The study, now published in The Lancet, includes participants in both high-income and medium- and low-income countries. Cardiovascular disease is more widespread in the latter. The data were taken from the Prospective Urban Rural Epidemiological (PURE) Study.
The study comprised 155,724 individuals in 21 countries, in five continents. Aged 35-70 years, the participants had no history of cardiovascular disease when they joined the study. All cases of fatal cardiovascular disease, heart attack, stroke, and heart failure during the follow-up period, which averaged ten years, were registered.
The risk factors studied were metabolic (such as high blood pressure, obesity, and diabetes), behavioral (tobacco smoking and diet), and psychosocial (economic status and depression).
No clear gender or income divide
Metabolic risk factors were found to be similar in both sexes, except for high values of low-density lipoprotein (LDL, often known as bad cholesterol), where the association with cardiovascular disease was stronger in men. In the researchers’ opinion, however, this finding needs confirmation in more studies.

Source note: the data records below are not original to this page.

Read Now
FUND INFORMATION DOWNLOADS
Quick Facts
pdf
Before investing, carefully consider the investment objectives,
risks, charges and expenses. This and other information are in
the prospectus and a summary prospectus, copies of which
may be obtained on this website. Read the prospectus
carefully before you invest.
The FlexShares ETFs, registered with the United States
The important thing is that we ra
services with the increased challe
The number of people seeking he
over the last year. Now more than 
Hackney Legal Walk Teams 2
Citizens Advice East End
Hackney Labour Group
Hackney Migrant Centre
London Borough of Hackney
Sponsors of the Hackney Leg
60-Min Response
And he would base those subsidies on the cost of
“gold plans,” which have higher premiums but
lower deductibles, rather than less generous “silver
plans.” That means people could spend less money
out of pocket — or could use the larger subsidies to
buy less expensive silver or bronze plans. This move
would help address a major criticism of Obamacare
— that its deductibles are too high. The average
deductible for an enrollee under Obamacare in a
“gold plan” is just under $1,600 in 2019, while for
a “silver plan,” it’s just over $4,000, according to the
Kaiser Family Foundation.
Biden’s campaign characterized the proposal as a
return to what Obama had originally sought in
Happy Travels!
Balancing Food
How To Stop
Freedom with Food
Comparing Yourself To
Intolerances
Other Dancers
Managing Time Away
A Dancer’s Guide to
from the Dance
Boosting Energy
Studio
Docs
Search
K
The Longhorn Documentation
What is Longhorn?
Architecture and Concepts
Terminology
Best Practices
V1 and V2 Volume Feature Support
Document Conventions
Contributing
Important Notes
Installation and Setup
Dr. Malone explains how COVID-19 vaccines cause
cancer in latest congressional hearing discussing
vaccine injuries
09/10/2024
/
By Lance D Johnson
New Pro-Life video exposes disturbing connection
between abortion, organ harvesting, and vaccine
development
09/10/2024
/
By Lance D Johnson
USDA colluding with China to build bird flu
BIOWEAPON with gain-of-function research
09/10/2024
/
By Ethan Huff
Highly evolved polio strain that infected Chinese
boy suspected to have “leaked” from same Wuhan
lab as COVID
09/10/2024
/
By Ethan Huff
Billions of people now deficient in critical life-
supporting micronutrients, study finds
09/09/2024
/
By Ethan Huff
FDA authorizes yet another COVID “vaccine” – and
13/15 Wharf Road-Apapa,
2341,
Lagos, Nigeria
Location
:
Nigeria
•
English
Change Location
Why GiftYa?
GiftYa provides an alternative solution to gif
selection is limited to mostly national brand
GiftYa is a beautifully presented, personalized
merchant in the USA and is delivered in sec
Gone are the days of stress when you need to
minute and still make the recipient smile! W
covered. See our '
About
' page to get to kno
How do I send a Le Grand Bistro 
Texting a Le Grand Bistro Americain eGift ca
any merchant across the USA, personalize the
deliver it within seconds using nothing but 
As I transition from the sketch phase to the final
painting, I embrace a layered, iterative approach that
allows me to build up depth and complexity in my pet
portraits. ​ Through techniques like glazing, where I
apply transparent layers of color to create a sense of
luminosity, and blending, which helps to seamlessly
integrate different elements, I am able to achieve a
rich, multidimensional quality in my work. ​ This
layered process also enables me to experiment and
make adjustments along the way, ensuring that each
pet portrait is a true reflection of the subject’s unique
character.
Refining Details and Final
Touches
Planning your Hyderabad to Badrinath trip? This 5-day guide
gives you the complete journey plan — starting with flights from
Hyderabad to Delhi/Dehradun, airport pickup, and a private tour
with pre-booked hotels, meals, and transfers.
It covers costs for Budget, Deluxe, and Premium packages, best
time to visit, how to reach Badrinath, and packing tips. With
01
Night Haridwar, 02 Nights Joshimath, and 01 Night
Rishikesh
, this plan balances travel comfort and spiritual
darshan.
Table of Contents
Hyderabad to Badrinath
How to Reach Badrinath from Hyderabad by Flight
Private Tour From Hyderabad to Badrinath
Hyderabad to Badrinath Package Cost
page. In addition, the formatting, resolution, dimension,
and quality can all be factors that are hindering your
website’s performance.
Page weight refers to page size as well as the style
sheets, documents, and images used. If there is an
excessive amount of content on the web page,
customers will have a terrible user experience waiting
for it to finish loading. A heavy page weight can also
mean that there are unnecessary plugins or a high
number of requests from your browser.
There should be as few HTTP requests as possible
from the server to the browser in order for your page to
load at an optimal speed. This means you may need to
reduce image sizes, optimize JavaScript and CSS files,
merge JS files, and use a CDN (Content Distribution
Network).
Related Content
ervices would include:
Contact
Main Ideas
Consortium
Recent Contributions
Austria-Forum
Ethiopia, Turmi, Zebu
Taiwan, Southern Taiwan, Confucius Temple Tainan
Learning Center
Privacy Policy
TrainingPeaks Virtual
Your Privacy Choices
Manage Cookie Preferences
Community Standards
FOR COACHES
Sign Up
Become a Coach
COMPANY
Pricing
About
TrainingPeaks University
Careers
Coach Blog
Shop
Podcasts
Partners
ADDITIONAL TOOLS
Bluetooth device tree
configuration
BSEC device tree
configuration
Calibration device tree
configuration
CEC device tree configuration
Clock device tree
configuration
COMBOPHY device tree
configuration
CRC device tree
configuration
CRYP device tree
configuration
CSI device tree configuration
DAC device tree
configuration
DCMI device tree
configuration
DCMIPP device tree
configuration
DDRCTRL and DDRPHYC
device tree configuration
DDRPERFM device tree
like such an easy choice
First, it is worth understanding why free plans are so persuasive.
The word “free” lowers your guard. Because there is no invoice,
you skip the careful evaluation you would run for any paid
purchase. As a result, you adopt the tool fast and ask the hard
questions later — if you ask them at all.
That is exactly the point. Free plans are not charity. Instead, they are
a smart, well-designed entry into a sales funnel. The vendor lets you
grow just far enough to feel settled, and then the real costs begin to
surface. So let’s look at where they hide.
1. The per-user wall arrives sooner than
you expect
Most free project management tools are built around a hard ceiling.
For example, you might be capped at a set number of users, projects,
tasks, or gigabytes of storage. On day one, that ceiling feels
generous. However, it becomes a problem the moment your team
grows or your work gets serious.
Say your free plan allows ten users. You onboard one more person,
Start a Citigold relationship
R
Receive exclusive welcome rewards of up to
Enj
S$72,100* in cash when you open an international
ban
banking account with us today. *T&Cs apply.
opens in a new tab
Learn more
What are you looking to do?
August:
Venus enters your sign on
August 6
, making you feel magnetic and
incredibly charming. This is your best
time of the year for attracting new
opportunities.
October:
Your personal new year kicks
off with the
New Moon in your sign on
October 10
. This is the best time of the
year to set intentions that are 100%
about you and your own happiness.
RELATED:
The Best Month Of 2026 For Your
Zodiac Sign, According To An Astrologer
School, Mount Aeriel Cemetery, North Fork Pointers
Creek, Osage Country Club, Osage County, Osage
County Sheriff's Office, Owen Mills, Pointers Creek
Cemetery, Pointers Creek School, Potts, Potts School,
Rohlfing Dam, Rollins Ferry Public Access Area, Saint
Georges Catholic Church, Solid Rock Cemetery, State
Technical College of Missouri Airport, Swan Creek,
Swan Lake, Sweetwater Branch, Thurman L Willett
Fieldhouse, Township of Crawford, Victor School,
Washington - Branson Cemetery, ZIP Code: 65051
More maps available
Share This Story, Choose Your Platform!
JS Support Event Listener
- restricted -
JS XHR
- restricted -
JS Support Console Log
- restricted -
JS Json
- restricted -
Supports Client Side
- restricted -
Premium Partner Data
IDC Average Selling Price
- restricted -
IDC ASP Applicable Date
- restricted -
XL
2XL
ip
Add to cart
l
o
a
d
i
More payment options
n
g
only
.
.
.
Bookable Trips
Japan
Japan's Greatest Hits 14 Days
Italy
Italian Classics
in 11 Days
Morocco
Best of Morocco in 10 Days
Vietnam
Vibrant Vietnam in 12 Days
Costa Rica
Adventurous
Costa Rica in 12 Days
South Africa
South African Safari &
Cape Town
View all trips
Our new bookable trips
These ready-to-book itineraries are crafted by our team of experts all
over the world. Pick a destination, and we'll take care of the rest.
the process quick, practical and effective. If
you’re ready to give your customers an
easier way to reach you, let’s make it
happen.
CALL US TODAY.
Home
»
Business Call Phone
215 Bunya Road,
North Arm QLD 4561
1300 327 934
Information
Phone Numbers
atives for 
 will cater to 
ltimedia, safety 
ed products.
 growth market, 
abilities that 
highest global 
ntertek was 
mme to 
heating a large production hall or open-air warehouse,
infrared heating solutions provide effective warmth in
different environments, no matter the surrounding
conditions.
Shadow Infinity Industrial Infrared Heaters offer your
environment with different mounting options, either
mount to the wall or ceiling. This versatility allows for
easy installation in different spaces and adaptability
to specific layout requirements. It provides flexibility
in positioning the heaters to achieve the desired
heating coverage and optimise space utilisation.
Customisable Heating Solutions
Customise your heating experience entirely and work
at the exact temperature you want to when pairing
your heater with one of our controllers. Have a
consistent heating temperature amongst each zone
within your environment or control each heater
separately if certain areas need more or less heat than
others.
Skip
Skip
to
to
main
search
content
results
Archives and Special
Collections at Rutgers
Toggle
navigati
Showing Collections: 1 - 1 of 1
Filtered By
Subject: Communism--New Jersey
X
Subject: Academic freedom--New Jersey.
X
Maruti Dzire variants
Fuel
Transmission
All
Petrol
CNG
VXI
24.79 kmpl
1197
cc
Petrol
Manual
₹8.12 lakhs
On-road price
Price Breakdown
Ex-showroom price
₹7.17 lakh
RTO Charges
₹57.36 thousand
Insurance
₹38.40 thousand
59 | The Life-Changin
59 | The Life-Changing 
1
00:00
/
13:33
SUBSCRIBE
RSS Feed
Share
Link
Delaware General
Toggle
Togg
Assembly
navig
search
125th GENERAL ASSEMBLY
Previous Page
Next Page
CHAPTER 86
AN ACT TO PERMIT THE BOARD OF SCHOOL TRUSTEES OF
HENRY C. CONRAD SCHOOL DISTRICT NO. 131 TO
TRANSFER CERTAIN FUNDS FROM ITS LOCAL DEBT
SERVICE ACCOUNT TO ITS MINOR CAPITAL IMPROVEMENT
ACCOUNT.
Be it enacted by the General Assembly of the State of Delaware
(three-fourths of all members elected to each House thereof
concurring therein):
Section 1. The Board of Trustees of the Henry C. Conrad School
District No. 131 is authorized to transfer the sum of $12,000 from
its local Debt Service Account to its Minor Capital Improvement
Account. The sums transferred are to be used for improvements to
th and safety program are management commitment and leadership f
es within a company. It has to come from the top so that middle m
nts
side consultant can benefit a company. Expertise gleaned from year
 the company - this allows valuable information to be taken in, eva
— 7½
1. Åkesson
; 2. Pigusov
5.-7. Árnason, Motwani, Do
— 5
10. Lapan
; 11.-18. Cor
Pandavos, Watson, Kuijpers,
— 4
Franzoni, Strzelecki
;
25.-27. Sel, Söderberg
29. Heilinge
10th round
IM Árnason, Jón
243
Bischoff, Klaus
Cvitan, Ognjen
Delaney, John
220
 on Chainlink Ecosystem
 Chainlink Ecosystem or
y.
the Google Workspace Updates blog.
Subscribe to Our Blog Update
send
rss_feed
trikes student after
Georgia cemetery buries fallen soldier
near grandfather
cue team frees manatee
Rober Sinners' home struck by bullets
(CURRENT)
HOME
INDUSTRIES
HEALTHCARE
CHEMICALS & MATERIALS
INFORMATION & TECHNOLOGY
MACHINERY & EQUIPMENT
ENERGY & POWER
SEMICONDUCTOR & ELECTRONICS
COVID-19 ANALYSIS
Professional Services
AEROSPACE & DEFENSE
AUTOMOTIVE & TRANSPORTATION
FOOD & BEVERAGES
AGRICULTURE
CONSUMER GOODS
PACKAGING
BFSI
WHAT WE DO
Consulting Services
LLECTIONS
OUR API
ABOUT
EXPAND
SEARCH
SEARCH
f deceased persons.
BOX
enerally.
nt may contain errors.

Depressive symptoms were another risk factor for cardiovascular disease that proved to be more significant among the men than the women. On the other hand, the link between a poor diet and cardiovascular disease was closer in women; and smoking, though markedly more frequent among men, was just as injurious a risk factor for women.
Overall, the researchers found broadly similar risk factors for cardiovascular disease for the male and female participants, irrespective of their countries’ income level. This highlights the importance of disease prevention strategies, too, being the same for both sexes.
Similarities greater than differences
The women’s lower overall risk of cardiovascular disease, especially heart attack (myocardial infarction), may be explained by the younger women’s higher tolerance to risk factors. Their estrogen makes vessel walls more compliant and affects the liver’s capacity to get rid of LDL.
Among the women in the study (90,934 individuals), 5.0 cases of stroke, heart attack, and/or cardiovascular disease were registered per 1,000 persons per year. The corresponding number in the group of men (64,790 individuals) was 8.2 cases.
Annika Rosengren, Professor of Medicine at Sahlgrenska Academy, University of Gothenburg, is the second author of the study, in charge of the Swedish part of the PURE population study of 4,000 individuals in Gothenburg and Skaraborg.
“When it comes to cardiovascular disease in men and women, the similarities in terms of risk factors are considerably greater than the differences. But men are more vulnerable to high levels of LDL, the bad cholesterol, and we know from other studies that they develop pathological changes in the coronary arteries at a lower age than women, and tend to start developing myocardial infarction quite a lot earlier. With respect to early stroke, though, the sex differences are less pronounced, as we’ve also seen in other studies,” Rosengren says.